--- START OF Data lines ---

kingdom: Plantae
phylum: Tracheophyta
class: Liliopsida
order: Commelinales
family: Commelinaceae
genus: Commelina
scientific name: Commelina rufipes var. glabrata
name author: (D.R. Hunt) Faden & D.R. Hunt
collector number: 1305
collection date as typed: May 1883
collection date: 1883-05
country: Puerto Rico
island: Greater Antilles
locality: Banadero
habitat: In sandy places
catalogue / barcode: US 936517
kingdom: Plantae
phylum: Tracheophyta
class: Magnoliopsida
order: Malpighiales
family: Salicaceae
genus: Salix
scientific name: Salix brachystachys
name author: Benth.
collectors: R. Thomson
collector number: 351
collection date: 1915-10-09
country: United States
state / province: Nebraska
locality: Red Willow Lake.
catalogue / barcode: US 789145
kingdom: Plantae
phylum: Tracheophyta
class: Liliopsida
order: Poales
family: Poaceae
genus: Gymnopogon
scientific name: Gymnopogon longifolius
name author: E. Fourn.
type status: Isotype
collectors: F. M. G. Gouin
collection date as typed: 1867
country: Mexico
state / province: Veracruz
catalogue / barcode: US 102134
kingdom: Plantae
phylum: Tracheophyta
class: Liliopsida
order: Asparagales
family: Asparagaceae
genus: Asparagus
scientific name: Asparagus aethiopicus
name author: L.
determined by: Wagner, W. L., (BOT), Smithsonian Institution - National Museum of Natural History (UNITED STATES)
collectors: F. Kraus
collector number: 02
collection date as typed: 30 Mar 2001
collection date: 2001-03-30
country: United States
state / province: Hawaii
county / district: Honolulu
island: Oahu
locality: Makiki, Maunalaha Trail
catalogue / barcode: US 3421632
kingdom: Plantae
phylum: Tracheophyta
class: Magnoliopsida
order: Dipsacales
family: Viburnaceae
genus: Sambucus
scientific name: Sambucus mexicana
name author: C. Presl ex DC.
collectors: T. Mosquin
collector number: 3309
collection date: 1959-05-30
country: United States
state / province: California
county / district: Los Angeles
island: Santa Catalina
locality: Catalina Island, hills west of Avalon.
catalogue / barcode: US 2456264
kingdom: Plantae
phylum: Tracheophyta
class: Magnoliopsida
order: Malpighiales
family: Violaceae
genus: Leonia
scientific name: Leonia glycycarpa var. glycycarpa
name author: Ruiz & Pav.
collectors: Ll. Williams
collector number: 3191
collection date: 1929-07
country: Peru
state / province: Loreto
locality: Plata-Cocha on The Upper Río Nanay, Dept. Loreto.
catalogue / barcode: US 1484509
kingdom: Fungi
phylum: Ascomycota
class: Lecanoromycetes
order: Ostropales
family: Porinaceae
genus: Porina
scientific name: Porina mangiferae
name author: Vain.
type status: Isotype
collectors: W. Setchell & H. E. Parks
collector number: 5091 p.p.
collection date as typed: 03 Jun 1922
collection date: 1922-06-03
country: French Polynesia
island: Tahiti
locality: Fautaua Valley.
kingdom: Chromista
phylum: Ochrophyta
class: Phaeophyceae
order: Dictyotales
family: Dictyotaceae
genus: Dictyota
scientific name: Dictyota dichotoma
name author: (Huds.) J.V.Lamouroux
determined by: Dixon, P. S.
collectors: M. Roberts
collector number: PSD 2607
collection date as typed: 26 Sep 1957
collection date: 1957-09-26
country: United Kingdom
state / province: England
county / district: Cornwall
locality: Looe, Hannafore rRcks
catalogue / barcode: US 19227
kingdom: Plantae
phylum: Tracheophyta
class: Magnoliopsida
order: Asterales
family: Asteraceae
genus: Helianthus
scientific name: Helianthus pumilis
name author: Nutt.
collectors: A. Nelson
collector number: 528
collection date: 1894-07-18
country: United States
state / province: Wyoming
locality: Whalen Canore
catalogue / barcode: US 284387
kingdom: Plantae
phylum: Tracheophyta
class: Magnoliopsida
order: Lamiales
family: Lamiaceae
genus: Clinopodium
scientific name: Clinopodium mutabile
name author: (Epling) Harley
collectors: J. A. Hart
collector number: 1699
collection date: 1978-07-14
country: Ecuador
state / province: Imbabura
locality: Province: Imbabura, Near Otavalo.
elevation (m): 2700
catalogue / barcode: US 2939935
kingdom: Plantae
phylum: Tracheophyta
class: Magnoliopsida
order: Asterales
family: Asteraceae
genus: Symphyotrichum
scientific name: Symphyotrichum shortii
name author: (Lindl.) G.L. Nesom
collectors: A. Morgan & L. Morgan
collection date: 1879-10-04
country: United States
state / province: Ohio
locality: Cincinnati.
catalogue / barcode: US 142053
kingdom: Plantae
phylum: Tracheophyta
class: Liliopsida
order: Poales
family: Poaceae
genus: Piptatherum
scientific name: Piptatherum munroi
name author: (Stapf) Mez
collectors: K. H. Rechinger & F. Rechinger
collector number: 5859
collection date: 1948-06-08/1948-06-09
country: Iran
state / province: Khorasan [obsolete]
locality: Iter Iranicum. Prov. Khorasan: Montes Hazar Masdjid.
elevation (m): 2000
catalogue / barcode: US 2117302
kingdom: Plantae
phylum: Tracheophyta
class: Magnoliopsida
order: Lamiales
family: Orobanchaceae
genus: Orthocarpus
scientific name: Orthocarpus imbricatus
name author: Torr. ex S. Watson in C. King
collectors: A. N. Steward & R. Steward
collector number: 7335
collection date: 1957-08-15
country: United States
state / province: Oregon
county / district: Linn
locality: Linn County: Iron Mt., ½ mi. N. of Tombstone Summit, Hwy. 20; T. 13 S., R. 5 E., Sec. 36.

--- END OF Data lines ---

Task to carry out: Copy out the entries word for word, starting with the line that contains "name author: Benth." and going on through the line that contains "state / province: Veracruz".

Correct output:
name author: Benth.
collectors: R. Thomson
collector number: 351
collection date: 1915-10-09
country: United States
state / province: Nebraska
locality: Red Willow Lake.
catalogue / barcode: US 789145
kingdom: Plantae
phylum: Tracheophyta
class: Liliopsida
order: Poales
family: Poaceae
genus: Gymnopogon
scientific name: Gymnopogon longifolius
name author: E. Fourn.
type status: Isotype
collectors: F. M. G. Gouin
collection date as typed: 1867
country: Mexico
state / province: Veracruz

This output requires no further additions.